A silver(I) and a gold(I) complex of the fluorescent N-heterocyclic carbenic (NHC) ligand 1-(9-anthracenylmethyl)-3-(3-trimethylsilyl-2-propynil)-benzimidazol-2-ylidene have been synthesized and characterized. These compounds show cytotoxicity in the micromolar range and higher antiproliferative properties than cisplatin (CDDP) against several tumour cell lines such as SW480 (colon), A549 (lung) and HepG2 (liver). Both metal complexes are successfully internalized by SW480 cells being the silver compound the most accumulated. Subsequently, they were evaluated as inhibitors of the selenoenzyme Thioredoxin reductase (TrxR) and as DNA binders. Fluorescence microscopy confirmed that both protein and DNA binding could be involved in the biological activity of the compounds. The silver carbene was the most effective enzyme inhibitor with an IC in the nanomolar range. Also, interaction studies with natural double stranded DNA highlight a strong stabilisation of the double helix after binding to the Ag(I) carbene, indicating its potential suitability as dual-targeting anticancer active molecule.
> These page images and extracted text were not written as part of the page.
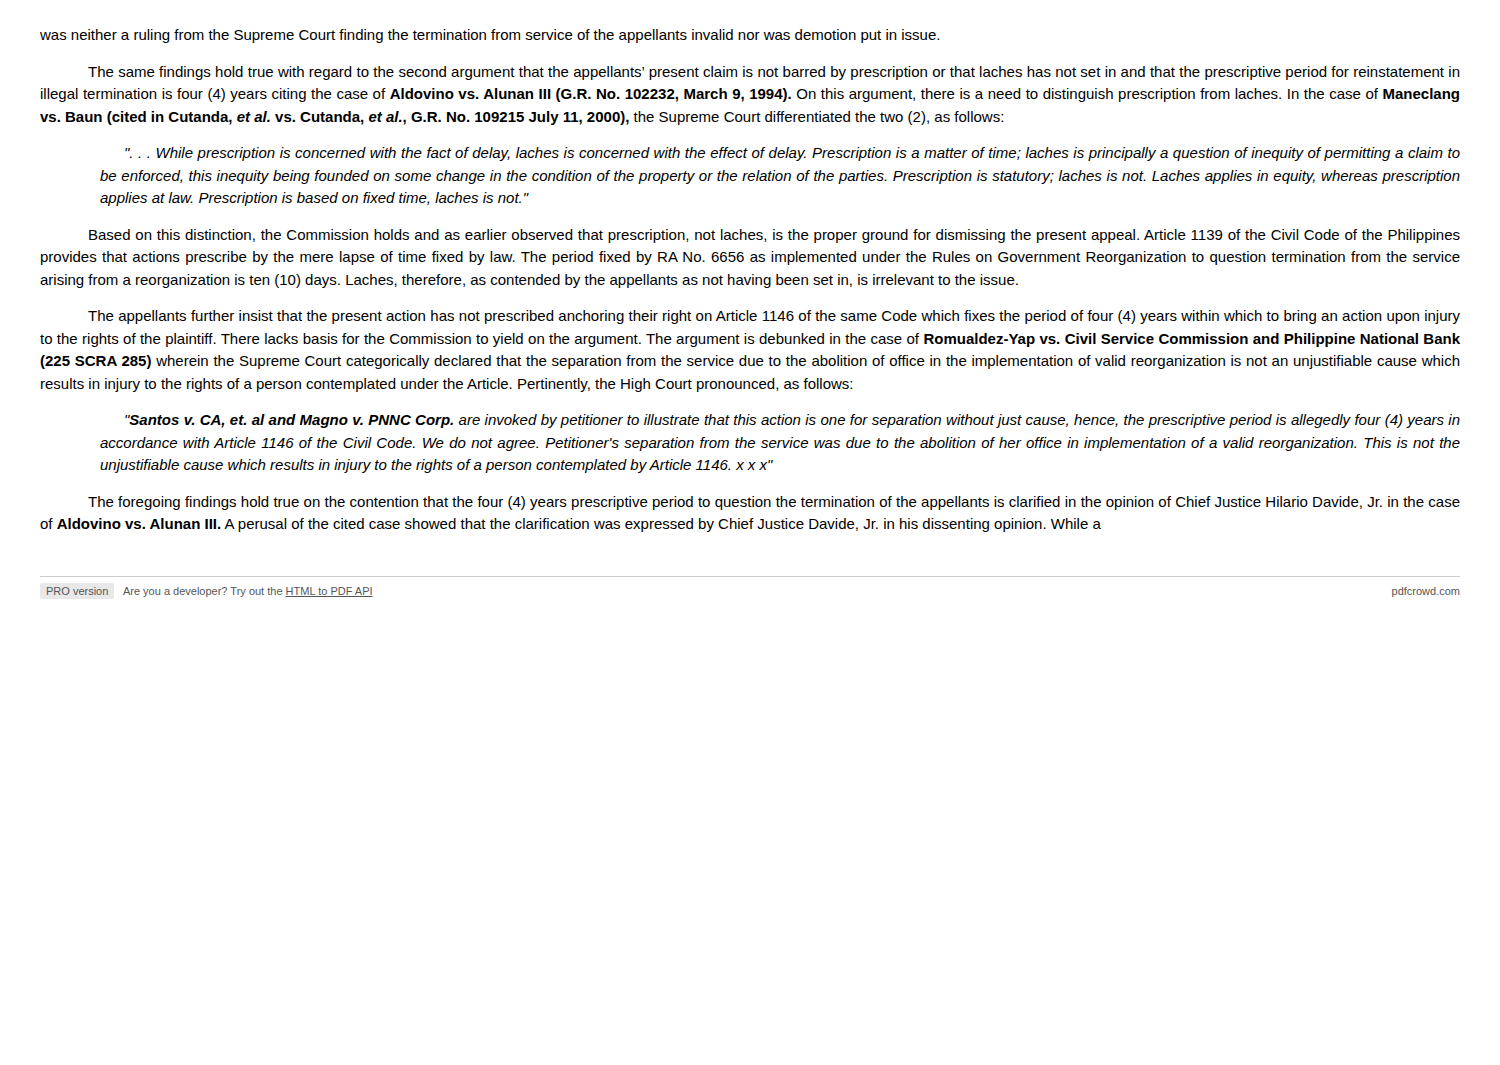was neither a ruling from the Supreme Court finding the termination from service of the appellants invalid nor was demotion put in issue.
The same findings hold true with regard to the second argument that the appellants’ present claim is not barred by prescription or that laches has not set in and that the prescriptive period for reinstatement in illegal termination is four (4) years citing the case of Aldovino vs. Alunan III (G.R. No. 102232, March 9, 1994). On this argument, there is a need to distinguish prescription from laches. In the case of Maneclang vs. Baun (cited in Cutanda, et al. vs. Cutanda, et al., G.R. No. 109215 July 11, 2000), the Supreme Court differentiated the two (2), as follows:
". . . While prescription is concerned with the fact of delay, laches is concerned with the effect of delay. Prescription is a matter of time; laches is principally a question of inequity of permitting a claim to be enforced, this inequity being founded on some change in the condition of the property or the relation of the parties. Prescription is statutory; laches is not. Laches applies in equity, whereas prescription applies at law. Prescription is based on fixed time, laches is not."
Based on this distinction, the Commission holds and as earlier observed that prescription, not laches, is the proper ground for dismissing the present appeal. Article 1139 of the Civil Code of the Philippines provides that actions prescribe by the mere lapse of time fixed by law. The period fixed by RA No. 6656 as implemented under the Rules on Government Reorganization to question termination from the service arising from a reorganization is ten (10) days. Laches, therefore, as contended by the appellants as not having been set in, is irrelevant to the issue.
The appellants further insist that the present action has not prescribed anchoring their right on Article 1146 of the same Code which fixes the period of four (4) years within which to bring an action upon injury to the rights of the plaintiff. There lacks basis for the Commission to yield on the argument. The argument is debunked in the case of Romualdez-Yap vs. Civil Service Commission and Philippine National Bank (225 SCRA 285) wherein the Supreme Court categorically declared that the separation from the service due to the abolition of office in the implementation of valid reorganization is not an unjustifiable cause which results in injury to the rights of a person contemplated under the Article. Pertinently, the High Court pronounced, as follows:
"Santos v. CA, et. al and Magno v. PNNC Corp. are invoked by petitioner to illustrate that this action is one for separation without just cause, hence, the prescriptive period is allegedly four (4) years in accordance with Article 1146 of the Civil Code. We do not agree. Petitioner's separation from the service was due to the abolition of her office in implementation of a valid reorganization. This is not the unjustifiable cause which results in injury to the rights of a person contemplated by Article 1146. x x x"
The foregoing findings hold true on the contention that the four (4) years prescriptive period to question the termination of the appellants is clarified in the opinion of Chief Justice Hilario Davide, Jr. in the case of Aldovino vs. Alunan III. A perusal of the cited case showed that the clarification was expressed by Chief Justice Davide, Jr. in his dissenting opinion. While a
PRO version Are you a developer? Try out the HTML to PDF API pdfcrowd.com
已经合成并表征了荧光 N-杂环卡宾(NHC)配体 1-(9-蒽甲基)-3-(3-三甲基硅基-2-丙炔基)苯并咪唑-2-亚基的银(I)和金(I)配合物。这些化合物在微摩尔范围内表现出细胞毒性,并且对几种肿瘤细胞系(如 SW480(结肠)、A549(肺)和 HepG2(肝))的增殖抑制作用高于顺铂(CDDP)。两种金属配合物都被 SW480 细胞成功内化,其中银配合物的积累最多。随后,它们被评估为硒酶硫氧还蛋白还原酶(TrxR)抑制剂和 DNA 结合剂。荧光显微镜证实,蛋白质和 DNA 结合都可能参与化合物的生物学活性。银卡宾是最有效的酶抑制剂,IC 在纳摩尔范围内。此外,与天然双链 DNA 的相互作用研究突出了与 Ag(I)卡宾结合后双链的强烈稳定化,表明其作为双靶向抗癌活性分子具有潜在的适用性。